How would Pony trigger this sort of deadlock? Consider implementing the dining philosophers problem in Pony by having the main actor spawn five fork actors (with on-table state) and then five philosopher actors, telling each the fork actor to their left and the fork actor to their right. The philosopher actors all wake up hungry, so they reach for their left fork first, by sending it an acquire message and then effectively suspend. If the left fork A is in on-table state, it changes its state to indicate it has been acquired by a specific philosopher and sends a message back to the philosopher to say it has been acquired. That reactivates the philospher to now send an acquire message to the right fork B. But maybe by this point in time another philosopher has already acquired that right fork B as its left fork! So it sends a message back to the requesting philosopher to say it is not currently available to be acquired, try again later.

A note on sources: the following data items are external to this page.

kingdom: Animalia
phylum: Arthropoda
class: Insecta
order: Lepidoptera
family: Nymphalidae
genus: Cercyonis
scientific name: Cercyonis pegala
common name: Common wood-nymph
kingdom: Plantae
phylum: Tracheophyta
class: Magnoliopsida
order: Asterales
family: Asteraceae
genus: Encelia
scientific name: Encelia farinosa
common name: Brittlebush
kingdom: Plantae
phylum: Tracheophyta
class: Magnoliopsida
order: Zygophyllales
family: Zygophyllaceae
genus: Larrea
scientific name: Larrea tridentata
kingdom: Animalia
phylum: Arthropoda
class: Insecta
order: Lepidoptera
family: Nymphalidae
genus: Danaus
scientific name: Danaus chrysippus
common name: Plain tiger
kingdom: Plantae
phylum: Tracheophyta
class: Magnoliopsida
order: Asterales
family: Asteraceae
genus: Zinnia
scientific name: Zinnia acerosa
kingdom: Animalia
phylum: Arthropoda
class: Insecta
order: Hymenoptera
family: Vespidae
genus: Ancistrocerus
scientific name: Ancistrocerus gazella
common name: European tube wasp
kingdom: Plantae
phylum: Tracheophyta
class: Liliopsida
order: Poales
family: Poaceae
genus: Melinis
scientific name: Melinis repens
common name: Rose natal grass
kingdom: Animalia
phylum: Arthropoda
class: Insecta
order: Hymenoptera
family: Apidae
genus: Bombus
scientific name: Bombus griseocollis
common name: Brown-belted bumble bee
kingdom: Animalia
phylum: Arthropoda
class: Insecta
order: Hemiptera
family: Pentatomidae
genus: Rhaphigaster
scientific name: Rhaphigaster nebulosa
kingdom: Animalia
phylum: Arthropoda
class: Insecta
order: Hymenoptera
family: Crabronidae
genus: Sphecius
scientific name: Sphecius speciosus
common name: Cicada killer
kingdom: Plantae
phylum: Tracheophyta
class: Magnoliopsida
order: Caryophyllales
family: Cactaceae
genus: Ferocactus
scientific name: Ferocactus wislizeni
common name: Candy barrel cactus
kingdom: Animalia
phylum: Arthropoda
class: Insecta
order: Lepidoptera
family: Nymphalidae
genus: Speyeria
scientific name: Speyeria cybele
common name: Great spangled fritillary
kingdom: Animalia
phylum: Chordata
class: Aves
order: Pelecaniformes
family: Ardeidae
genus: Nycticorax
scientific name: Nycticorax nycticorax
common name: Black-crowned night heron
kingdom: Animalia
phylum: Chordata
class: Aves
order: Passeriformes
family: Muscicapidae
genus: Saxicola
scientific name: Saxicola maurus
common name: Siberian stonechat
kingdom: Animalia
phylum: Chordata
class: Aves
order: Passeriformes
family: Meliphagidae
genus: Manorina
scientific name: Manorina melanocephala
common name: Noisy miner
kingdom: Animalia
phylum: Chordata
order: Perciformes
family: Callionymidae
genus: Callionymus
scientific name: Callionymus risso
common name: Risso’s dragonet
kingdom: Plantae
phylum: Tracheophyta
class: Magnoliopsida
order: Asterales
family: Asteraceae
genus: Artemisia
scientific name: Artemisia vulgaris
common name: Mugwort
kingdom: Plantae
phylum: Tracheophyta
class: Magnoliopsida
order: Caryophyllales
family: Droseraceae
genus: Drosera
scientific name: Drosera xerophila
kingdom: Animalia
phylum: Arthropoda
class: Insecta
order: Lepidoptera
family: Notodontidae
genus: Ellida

The implications of this are clear, although every philosopher is getting activated by messages regularly, at a certain point in time it is possible that meaningful forward progress can cease for at least one philosopher. At least some philosophers will starve, because they become deadlocked in not being able to get two forks needed to eat, because they are effectively contending over access to shared resources.

The situation is semantically equivalent to when we use locks for forks instead. And if we apply Dijkstra’s partial order to how the philosopher actors acquire their forks in an actor-based message passing architecture, the deadlock risk vanishes and all the philosophers have a reasonable chance, eventually, to eat and therefore guarantee eventual forward progress.

Technically, one might choose to call this livelock, vs. deadlock, but the overall damage is the same, and livelocks can be even harder to diagnose.